All the Justices concur. Robert D. James, Jr., District Attorney, Leonora Grant, Assistant District Attorney, Samuel S. Olens, Attorney General, PaulaK. Smith, Senior Assistant Attorney General, Clint C. Malcolm, Assistant Attorney General, for appellee.

To be clear, we refer in this opinion to Derrick Yancey as “Appellant” and to his late wife as “Ms. Yancey.”

The events that form the basis for the convictions occurred on June 9,2008. Appellant was indicted on August 14, 2008 and charged with two counts of malice murder and two counts of unlawful possession of a firearm during the commission of a felony. His trial commenced on October 12, 2010, and the jury returned its verdict on November 3, 2010, finding Appellant guilty on all counts. Appellant was sentenced to consecutive terms of imprisonment for life for the murders and consecutive terms of imprisonment for five years for unlawful possession of a firearm. Appellant filed a motion for new trial on December 14, 2010, and he amended it on September 6, 2011 and again on June 1, 2012. The trial court denied the motion on June 13, 2012. Appellant timely filed a notice of appeal on July 12, 2012, and the case was docketed in this Court for the January 2013 term and submitted for decision on the briefs.

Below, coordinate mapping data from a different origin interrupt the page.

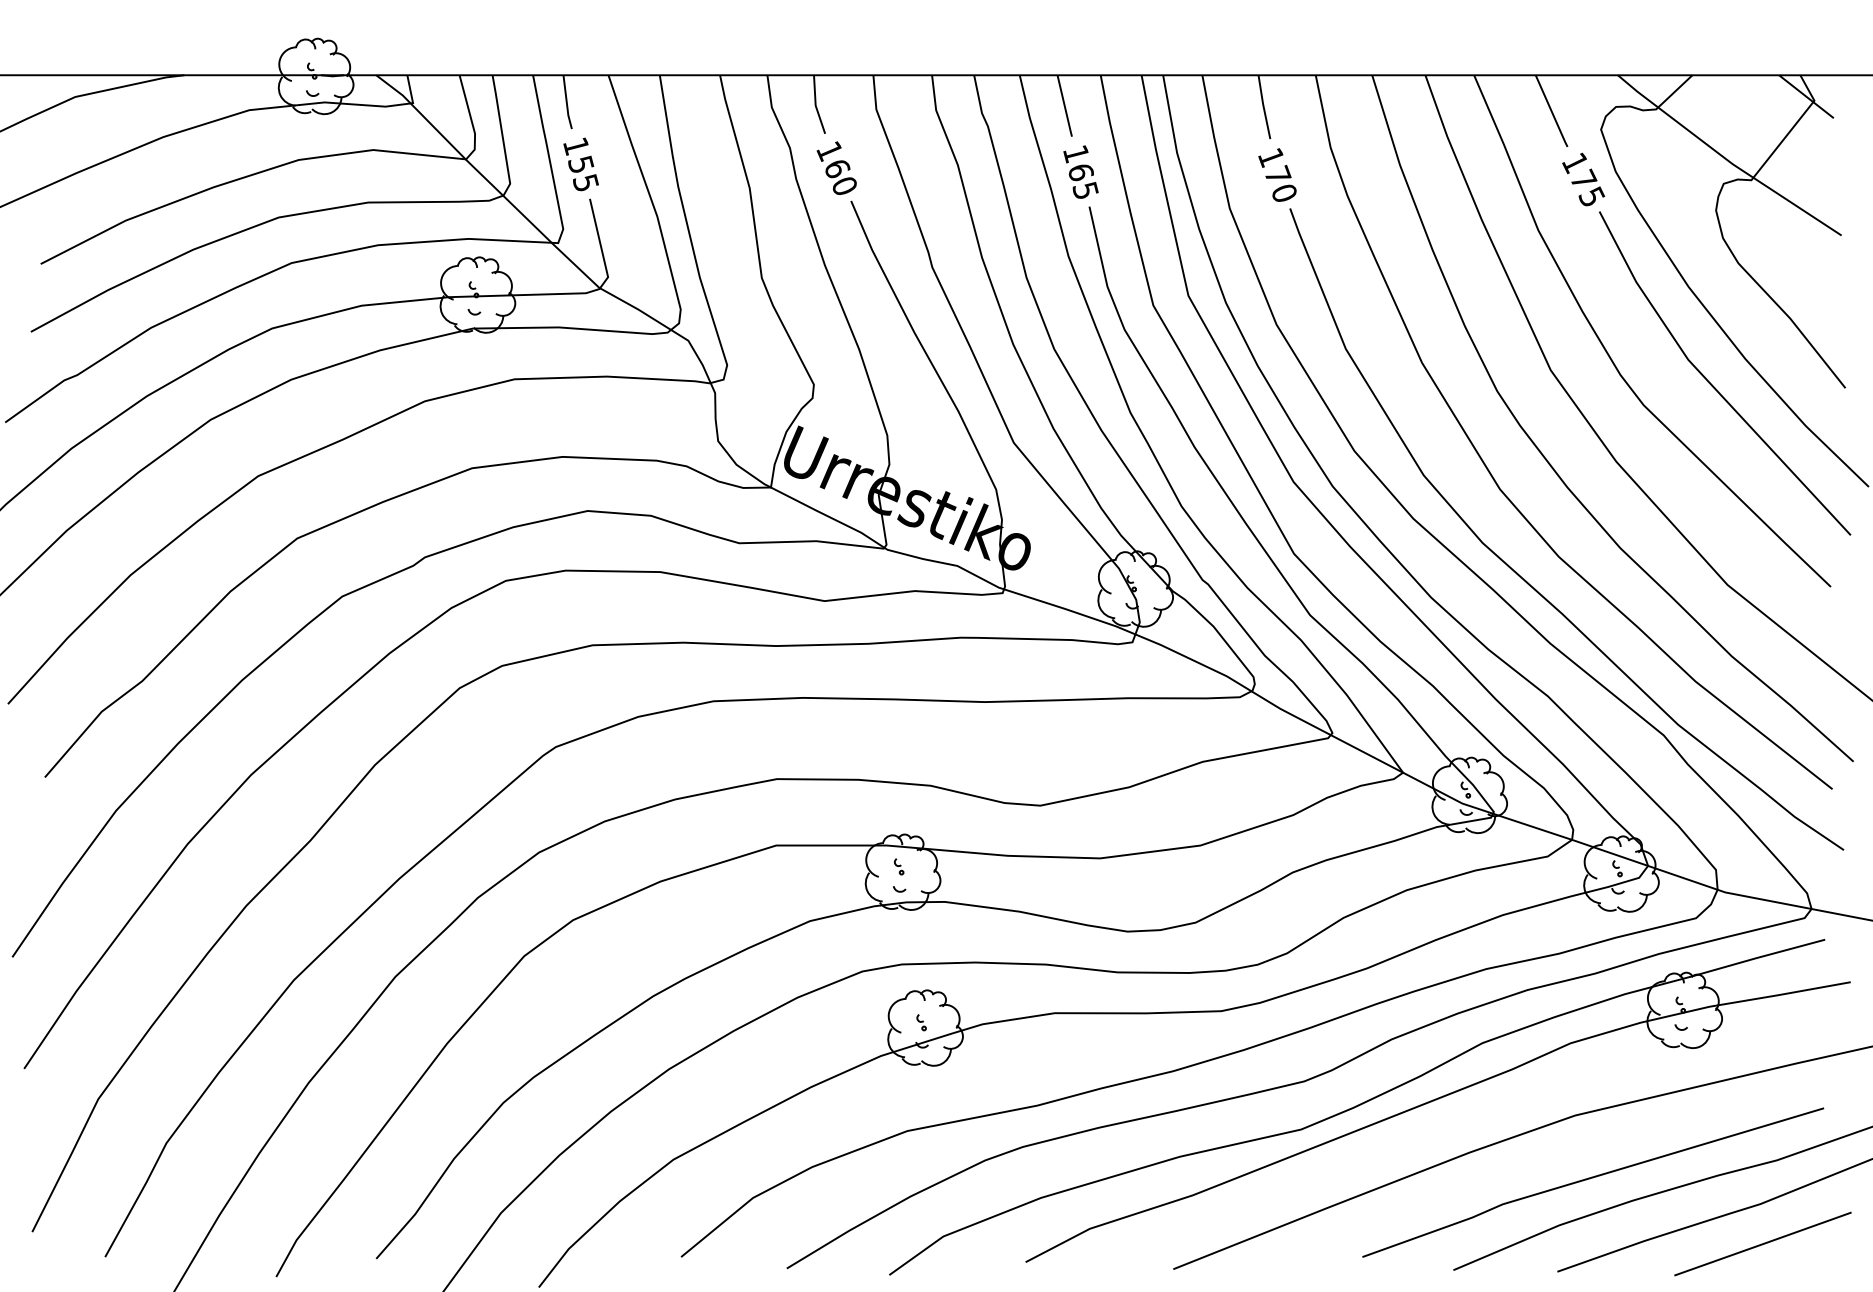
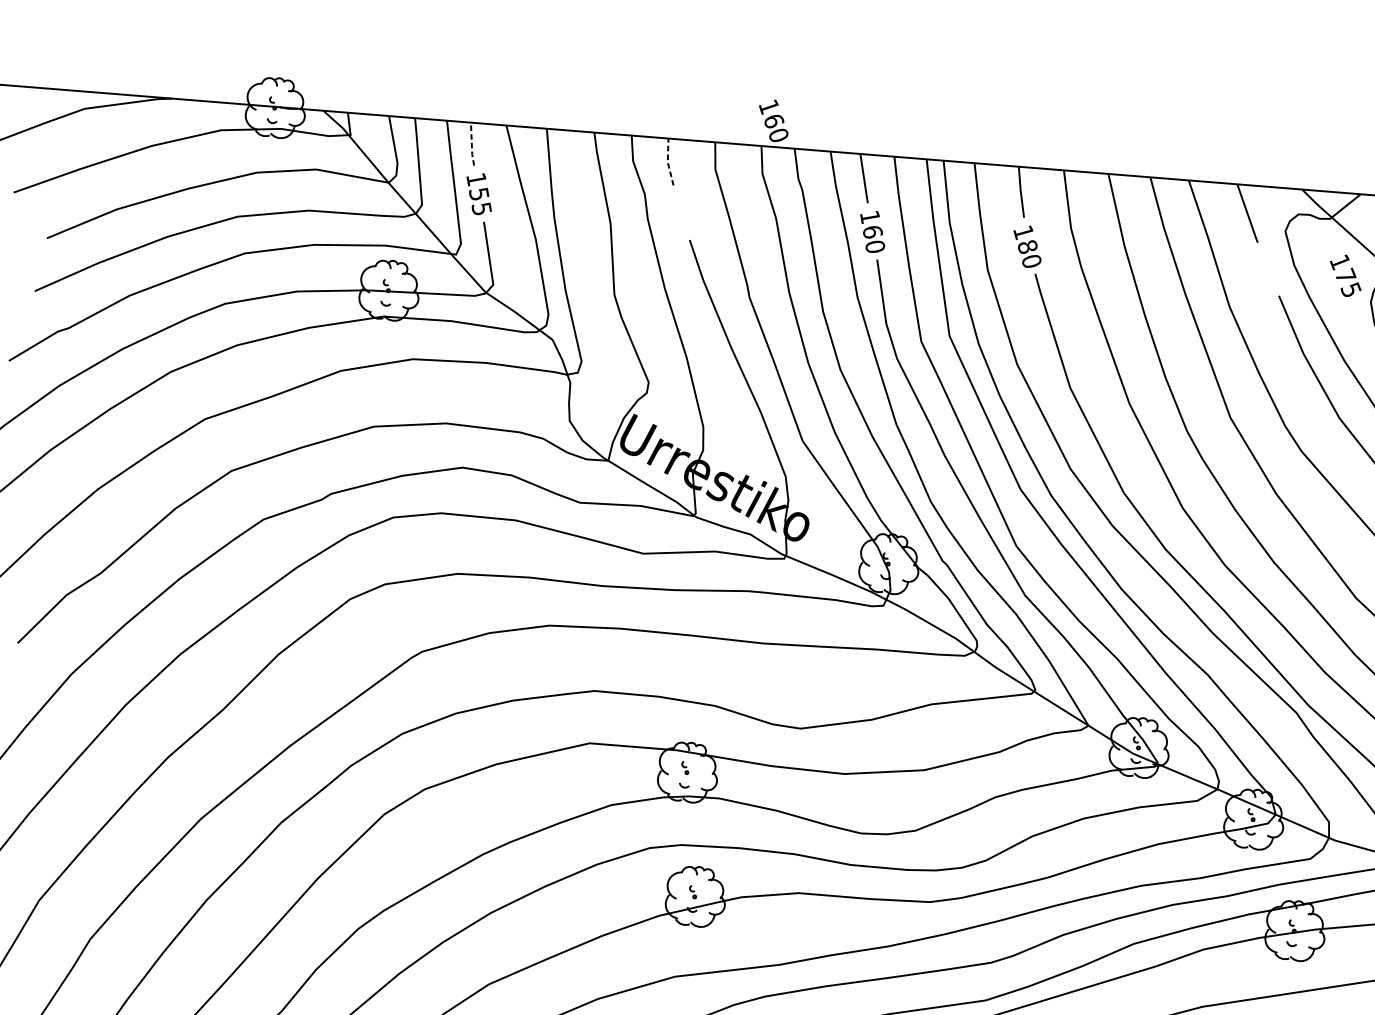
line: (566, 102) -> (471, 144), solid -> dashed
line: (815, 105) -> (667, 162), solid -> dashed
text: (836, 167) -> (773, 120), moved
text: (1278, 174) -> (1028, 246), 170 -> 180
text: (1583, 179) -> (1345, 275), moved
text: (1085, 189) -> (875, 245), 165 -> 160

Testimony at trial showed that, although Appellant sometimes hired day laborers to work around his home, he did not usually hire only one day laborer at a time, as he did when he hired Puluc. And his request that Puluc mow the lawn was unusual as well, inasmuch as he ordinarily never would have permitted a “random” day laborer to mow his “golf course[-]like” lawn.

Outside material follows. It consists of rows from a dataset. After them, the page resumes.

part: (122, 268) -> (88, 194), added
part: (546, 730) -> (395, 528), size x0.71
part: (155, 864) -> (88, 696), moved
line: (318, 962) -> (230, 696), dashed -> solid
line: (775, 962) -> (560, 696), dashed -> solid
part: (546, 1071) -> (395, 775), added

Puluc stood only five feet, three inches and weighed less than 120 pounds.

Remember that Puluc spoke no English, according to the evidence at trial.

This statement was contradicted at trial by Appellant’s daughter, who testified that she never had known Appellant to keep his revolver atop the refrigerator and also that she never had known Appellant to leave a day laborer unsupervised in the home.

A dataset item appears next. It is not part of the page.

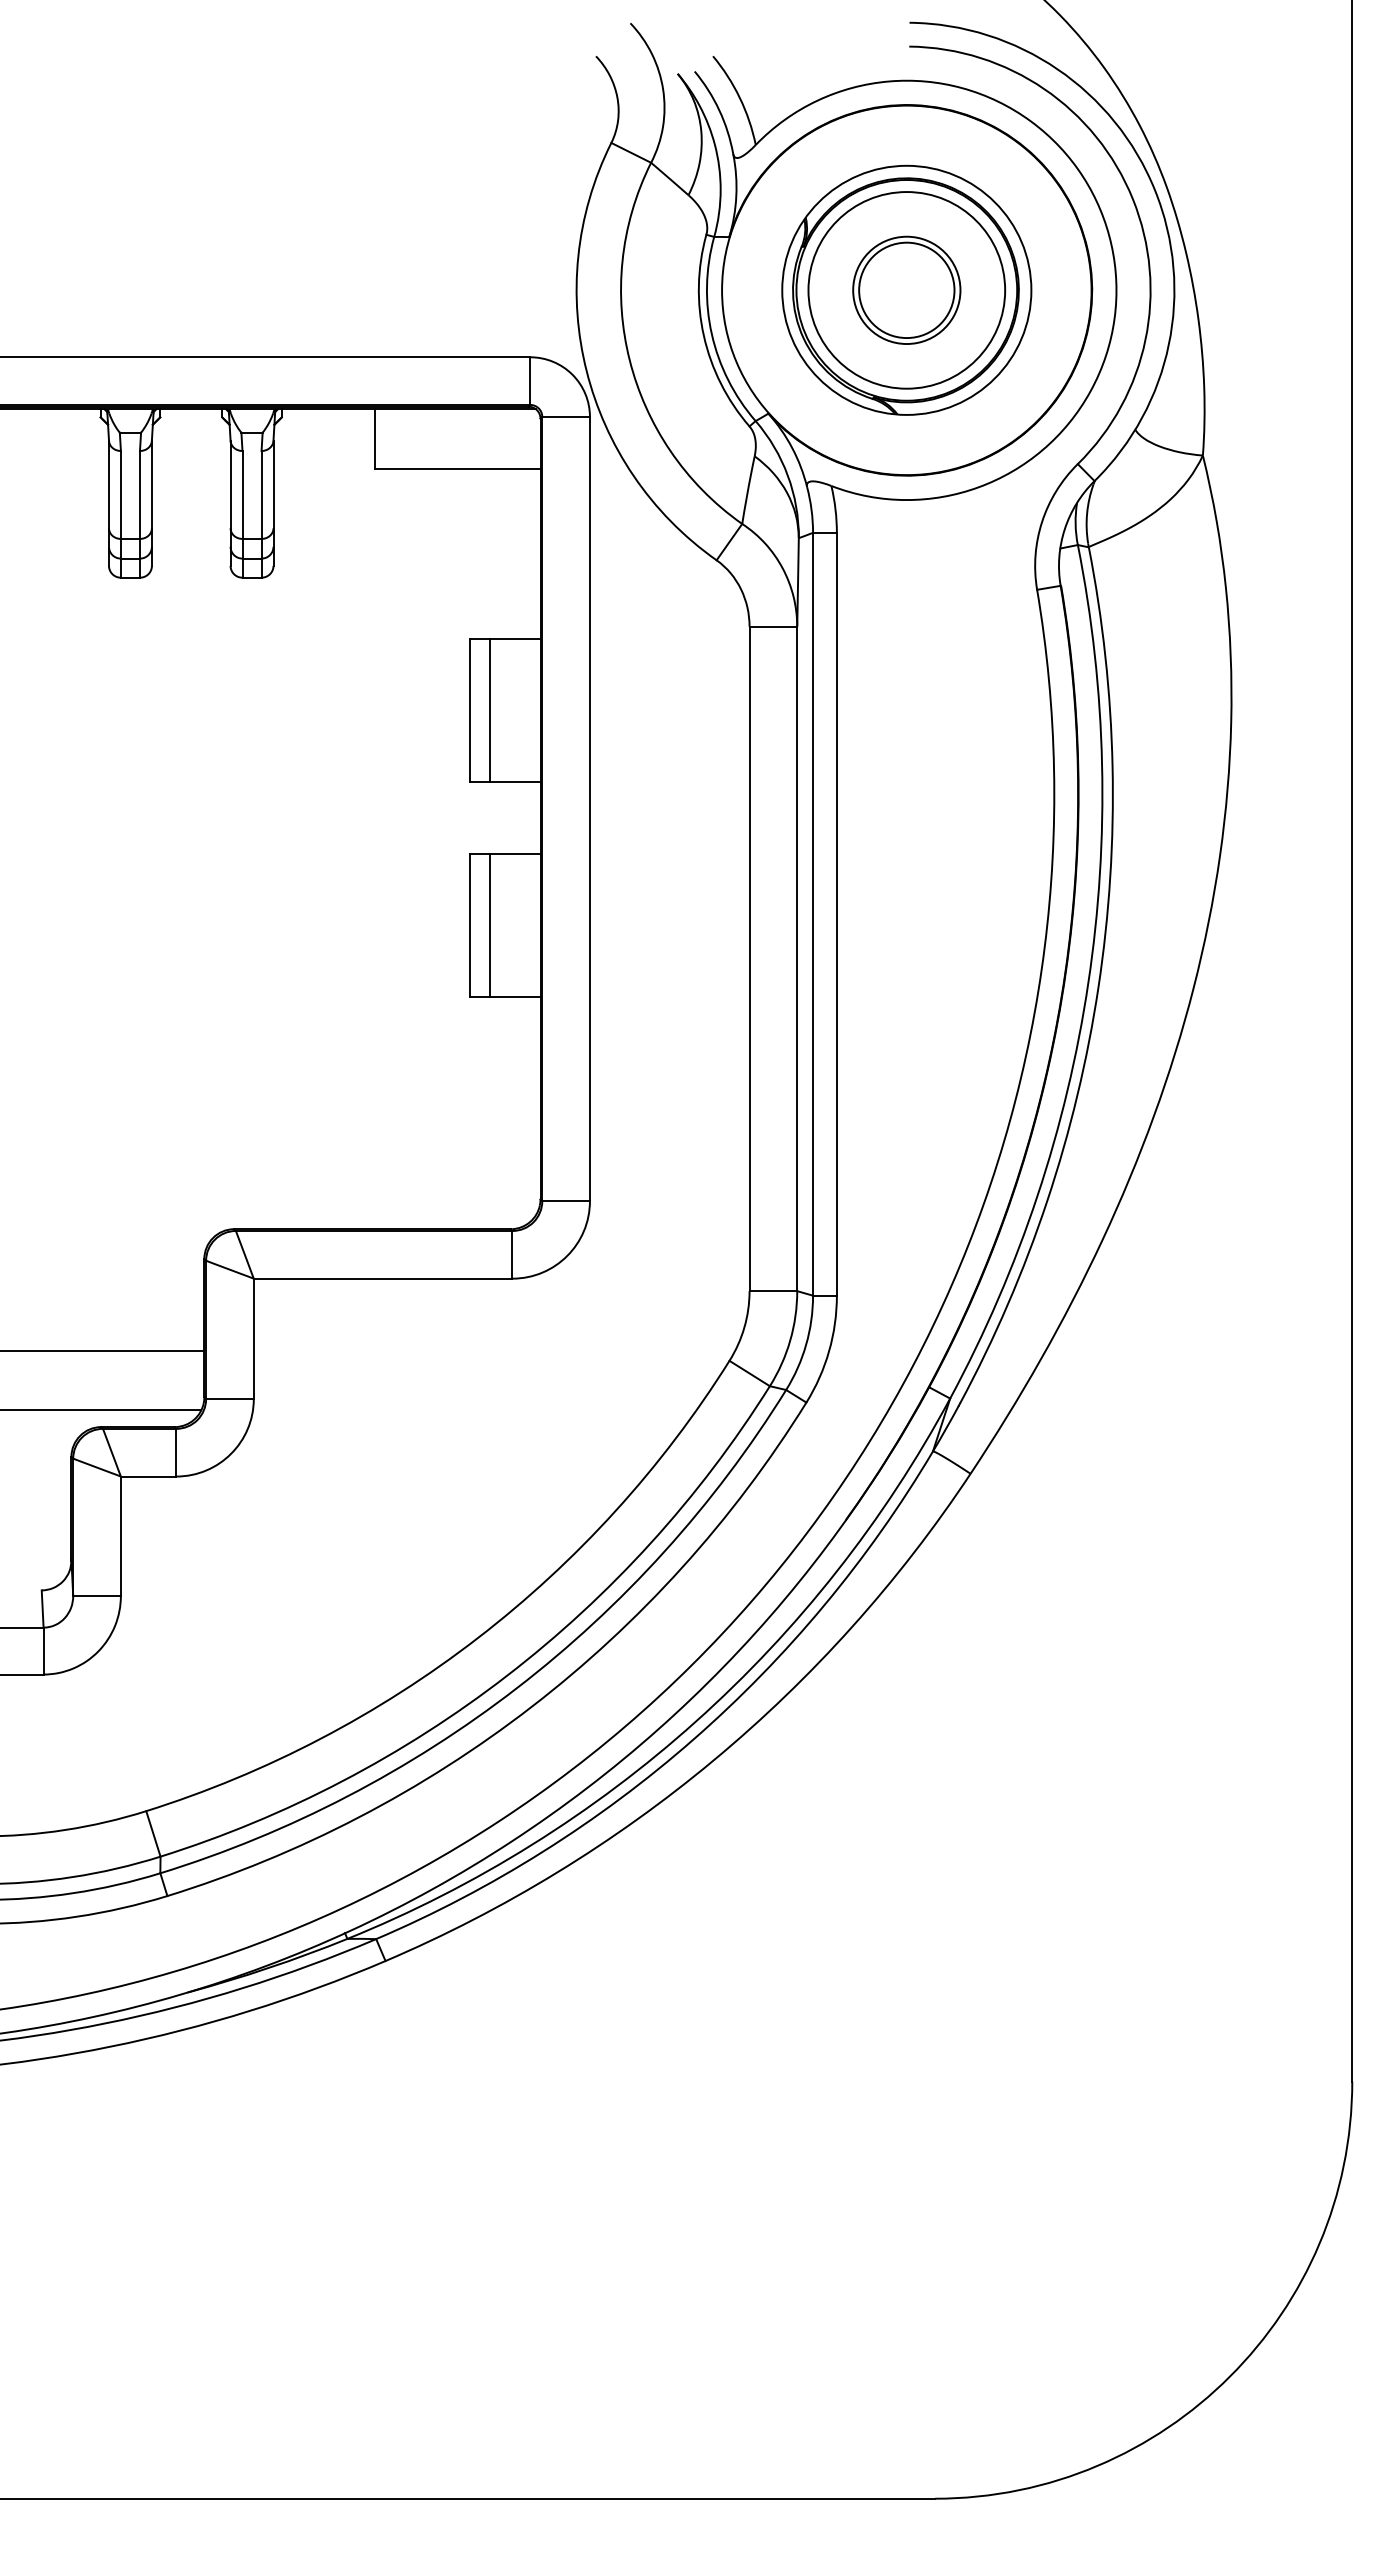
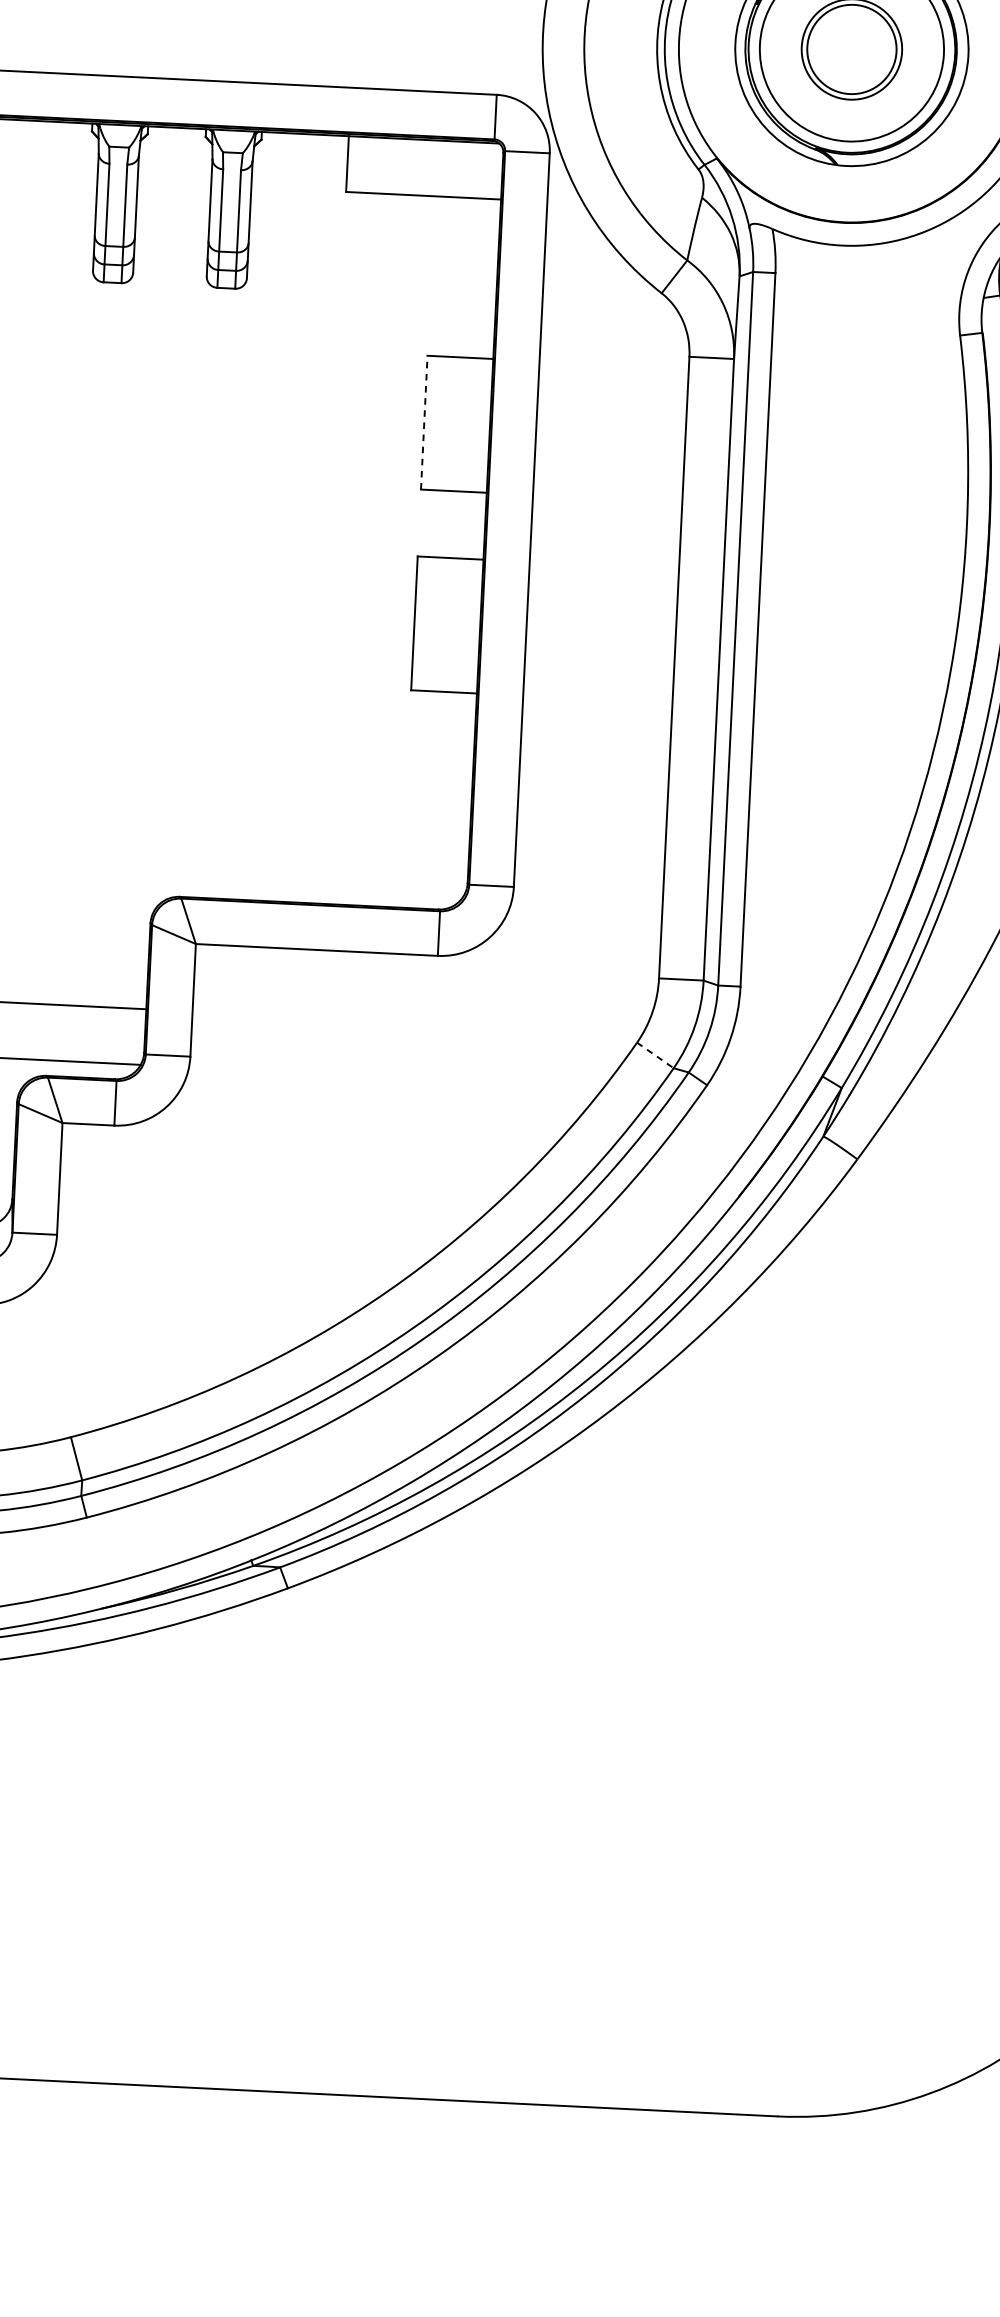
line: (470, 710) -> (424, 422), solid -> dashed
line: (489, 710) -> (442, 423), removed
line: (489, 924) -> (432, 623), removed
line: (749, 1373) -> (655, 1055), solid -> dashed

See Miranda v. Arizona, 384 U. S. 436 (86 SCt 1602, 16 LE2d 694) (1966).

Mallory was overruled on other grounds in Clark v. State, 271 Ga. 6, 9-10 (5) (515 SE2d 155) (1999).

Mallory was decided, of course, under the old rules of evidence, which also properly were applied in this case, which was tried before the effective date of our new Evidence Code. Although the State asks us to consider whether Mallory was abrogated by the new Evidence Code, this is not the right case in which to resolve that question. We offer no opinion about the continuing viability of Mallory under the new Evidence Code.

The record shows that the expert hired to consult with the trial lawyers was the author of “several hooks” on blood spatter analysis. Appellant does not appear to question the qualifications or credentials of this expert.

We note that Appellant failed at the hearing on his motion for new trial to call either Hutchins or the expert with whom his trial lawyers consulted.